======== Bloque de texto ========

La primera vez que juegas a NieR: Automata, de Square Enix, lo haces con la falsa seguridad de estar ante un hack & slash con estética postapocalíptica y androides de diseño impecable. Luego, poco a poco, el juego te susurra que no, que hay algo más, que aquí no solo se viene a disparar y esquivar, sino a preguntarse por qué se sigue adelante cuando nada tiene sentido. Y entonces el golpe existencial cae como un martillo: NieR: Automata no es solo un videojuego, es un ejercicio filosófico vestido de distopía. Y en su núcleo resuena una de las grandes preguntas que obsesionaron a Jean-Paul Sartre: ¿Qué significa existir cuando Dios ha muerto y la esencia ya no está dada de antemano? Veamos como Yoko Toro ha dispuesto su propia filosofía en uno de los juegos más importantes de la pasada década.

======== Extractos de datos ========

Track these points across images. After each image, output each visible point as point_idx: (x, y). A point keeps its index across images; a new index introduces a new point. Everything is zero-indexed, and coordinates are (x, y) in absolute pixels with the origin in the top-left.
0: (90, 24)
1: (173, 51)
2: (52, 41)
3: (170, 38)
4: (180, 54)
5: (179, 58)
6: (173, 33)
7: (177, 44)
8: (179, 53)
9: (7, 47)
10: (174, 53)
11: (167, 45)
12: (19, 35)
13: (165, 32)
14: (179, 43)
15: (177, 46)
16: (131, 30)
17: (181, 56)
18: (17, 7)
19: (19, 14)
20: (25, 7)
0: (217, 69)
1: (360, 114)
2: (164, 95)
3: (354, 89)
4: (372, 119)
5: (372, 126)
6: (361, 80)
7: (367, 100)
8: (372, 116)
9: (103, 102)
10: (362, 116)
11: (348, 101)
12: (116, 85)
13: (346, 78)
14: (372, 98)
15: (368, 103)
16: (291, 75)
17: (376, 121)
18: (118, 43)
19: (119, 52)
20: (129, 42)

========
======== Extractos de datos ========

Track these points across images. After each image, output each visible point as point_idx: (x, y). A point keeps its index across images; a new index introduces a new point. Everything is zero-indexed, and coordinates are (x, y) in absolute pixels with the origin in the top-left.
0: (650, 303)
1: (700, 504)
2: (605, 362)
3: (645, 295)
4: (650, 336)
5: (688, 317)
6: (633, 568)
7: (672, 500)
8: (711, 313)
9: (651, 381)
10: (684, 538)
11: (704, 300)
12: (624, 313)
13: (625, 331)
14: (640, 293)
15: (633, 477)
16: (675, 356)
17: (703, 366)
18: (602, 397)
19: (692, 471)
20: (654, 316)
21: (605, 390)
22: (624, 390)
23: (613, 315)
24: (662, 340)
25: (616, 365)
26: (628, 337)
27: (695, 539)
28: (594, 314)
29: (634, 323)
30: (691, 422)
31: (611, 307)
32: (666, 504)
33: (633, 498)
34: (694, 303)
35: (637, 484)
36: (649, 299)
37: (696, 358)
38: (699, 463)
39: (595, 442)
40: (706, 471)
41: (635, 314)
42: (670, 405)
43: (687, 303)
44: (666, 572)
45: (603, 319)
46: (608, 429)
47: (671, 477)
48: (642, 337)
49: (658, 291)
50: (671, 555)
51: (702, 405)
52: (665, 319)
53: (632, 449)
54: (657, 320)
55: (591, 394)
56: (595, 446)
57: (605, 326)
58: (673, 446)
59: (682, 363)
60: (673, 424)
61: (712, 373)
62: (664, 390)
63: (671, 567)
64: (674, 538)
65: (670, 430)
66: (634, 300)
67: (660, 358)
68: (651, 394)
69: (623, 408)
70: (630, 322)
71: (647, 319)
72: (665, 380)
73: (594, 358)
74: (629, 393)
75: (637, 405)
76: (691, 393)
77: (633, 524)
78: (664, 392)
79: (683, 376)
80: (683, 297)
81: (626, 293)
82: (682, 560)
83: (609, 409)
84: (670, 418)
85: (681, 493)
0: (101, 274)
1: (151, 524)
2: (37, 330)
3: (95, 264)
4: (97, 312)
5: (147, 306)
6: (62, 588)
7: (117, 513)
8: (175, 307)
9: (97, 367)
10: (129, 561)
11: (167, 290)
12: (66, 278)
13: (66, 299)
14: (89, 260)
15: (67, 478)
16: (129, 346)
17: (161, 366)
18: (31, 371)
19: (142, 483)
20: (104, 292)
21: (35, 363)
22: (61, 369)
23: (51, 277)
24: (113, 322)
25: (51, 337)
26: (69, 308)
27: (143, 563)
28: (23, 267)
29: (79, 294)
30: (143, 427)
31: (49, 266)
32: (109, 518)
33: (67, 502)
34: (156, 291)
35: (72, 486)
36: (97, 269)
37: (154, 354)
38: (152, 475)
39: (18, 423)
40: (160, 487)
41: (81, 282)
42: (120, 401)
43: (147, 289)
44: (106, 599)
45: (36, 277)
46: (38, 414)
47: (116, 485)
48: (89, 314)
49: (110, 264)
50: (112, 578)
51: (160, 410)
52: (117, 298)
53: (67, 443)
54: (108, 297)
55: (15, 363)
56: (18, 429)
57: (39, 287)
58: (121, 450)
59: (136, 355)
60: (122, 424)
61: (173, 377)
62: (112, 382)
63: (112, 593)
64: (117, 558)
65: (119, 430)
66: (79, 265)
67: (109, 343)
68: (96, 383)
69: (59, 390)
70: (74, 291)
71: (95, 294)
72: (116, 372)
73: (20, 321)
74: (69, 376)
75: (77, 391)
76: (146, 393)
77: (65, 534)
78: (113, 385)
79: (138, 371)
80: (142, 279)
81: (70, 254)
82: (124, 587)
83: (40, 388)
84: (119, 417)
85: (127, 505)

========

### Ejercicio
Por favor, reproduce sin cambios el fragmento del texto sobre NieR: Automata que va desde "La primera vez" hasta "la pasada década.".

### Solución
La primera vez que juegas a NieR: Automata, de Square Enix, lo haces con la falsa seguridad de estar ante un hack & slash con estética postapocalíptica y androides de diseño impecable. Luego, poco a poco, el juego te susurra que no, que hay algo más, que aquí no solo se viene a disparar y esquivar, sino a preguntarse por qué se sigue adelante cuando nada tiene sentido. Y entonces el golpe existencial cae como un martillo: NieR: Automata no es solo un videojuego, es un ejercicio filosófico vestido de distopía. Y en su núcleo resuena una de las grandes preguntas que obsesionaron a Jean-Paul Sartre: ¿Qué significa existir cuando Dios ha muerto y la esencia ya no está dada de antemano? Veamos como Yoko Toro ha dispuesto su propia filosofía en uno de los juegos más importantes de la pasada década.